通過親共富豪,與中國有密切利益關係的商家,收購了傳媒。

透過親共商界(特別是樓房地產業),給予或不給予刊登廣告。

給予獨家政府新聞,或不邀請參加非正式的「放料」會議。

給予可以接受國內訂戶的引誘。

收買編輯和記者,或以親共人員滲透傳媒機構。

限制回大陸採訪,拘捕監禁回大陸採訪的記者。

四、推行高官問責制

四.一 二零零二年,董建華連任行政長官後,即推行高官問責制。把政府最高層的三司十一局的首長,全改為政治任命,只向特首負責。推行此制度,有如下的作用:

四.二 破壞了一向的公務員制度,高官由公務員晉升而上,改為由特首任命,便於引入親共人士進入政府高層。

四.三 架空政務司司長。以前,政務司司長是公務員之首,管轄各司各局,現卻把大權全部集中於行政長官一人手上,北京便可以透過他去指揮各司各局。

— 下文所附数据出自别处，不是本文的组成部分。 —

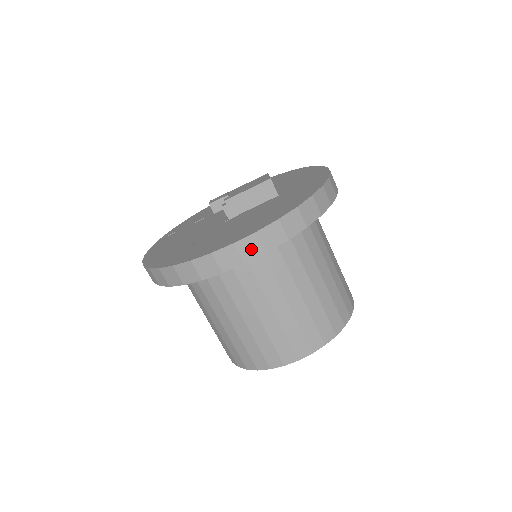
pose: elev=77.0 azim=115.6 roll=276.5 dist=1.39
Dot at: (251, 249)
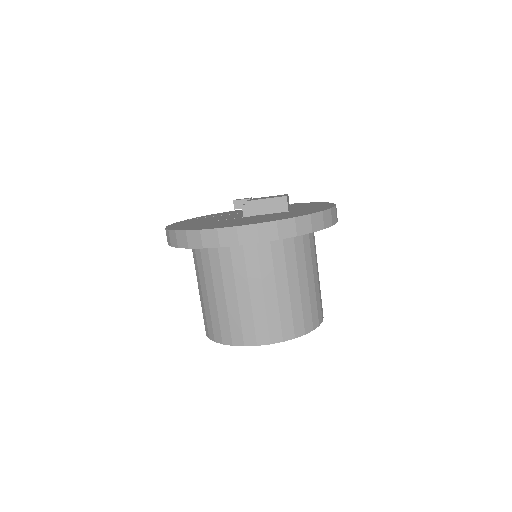
Dot at: (247, 236)
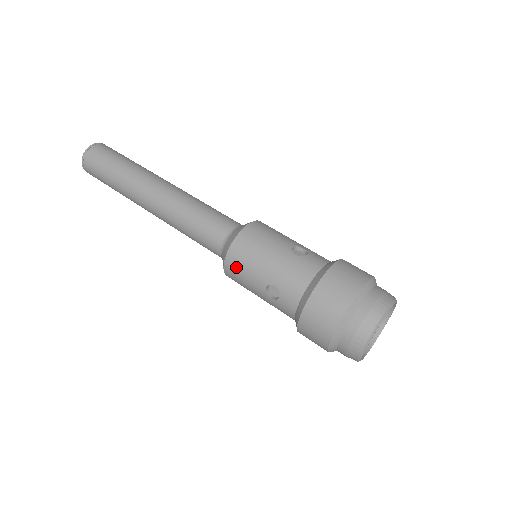
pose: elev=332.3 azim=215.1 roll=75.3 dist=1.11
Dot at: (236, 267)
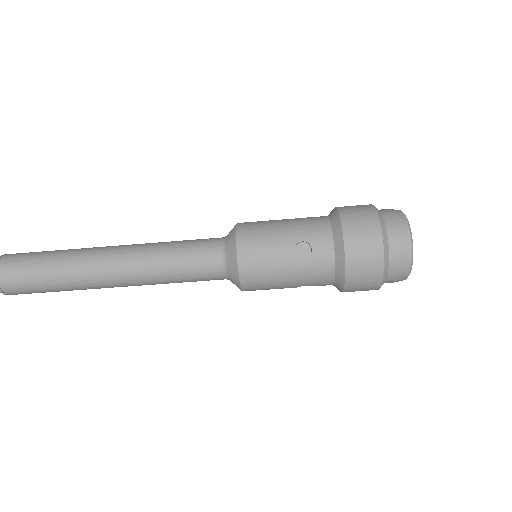
Dot at: occluded
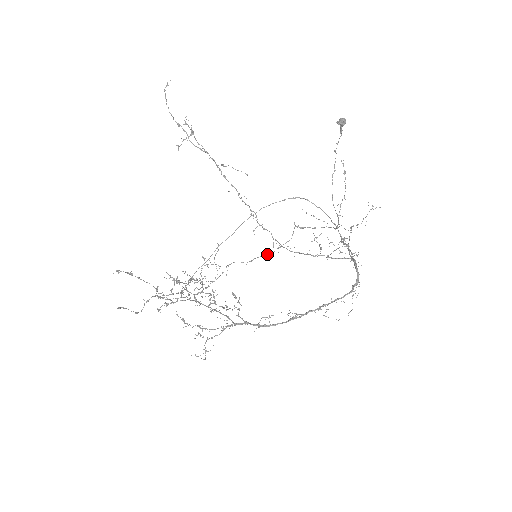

四.四 最近又提出《進一步發展政治委任制度》的諮詢文件,打算增設特首委任的副局長和局長助理。這是為進一步培養訓練親共政治人才的方法。可預見一些親共政黨,將有人擔任這些職位。

五、推行《基本法‧第二十三條》的立法

五.一 該條文如下:「香港特別行政區應自行立法禁止任何叛國、分裂國家、煽動叛亂、顛覆中央人民政府及竊取國家機密的行為,禁止外國的政治性組織或團體在香港特別行政區進行政治活動,禁止香港特別行政區的政治性組織或團體與外國的政治性組織或團體建立聯繫。」

五.二 這條文是在一九八九年「六四」事件後,在《基本法》修改過的,顯然有所針對。政府所提出的香港自行立法的具體條文,嚴重踐踏和剝奪港人應有的自由和人權。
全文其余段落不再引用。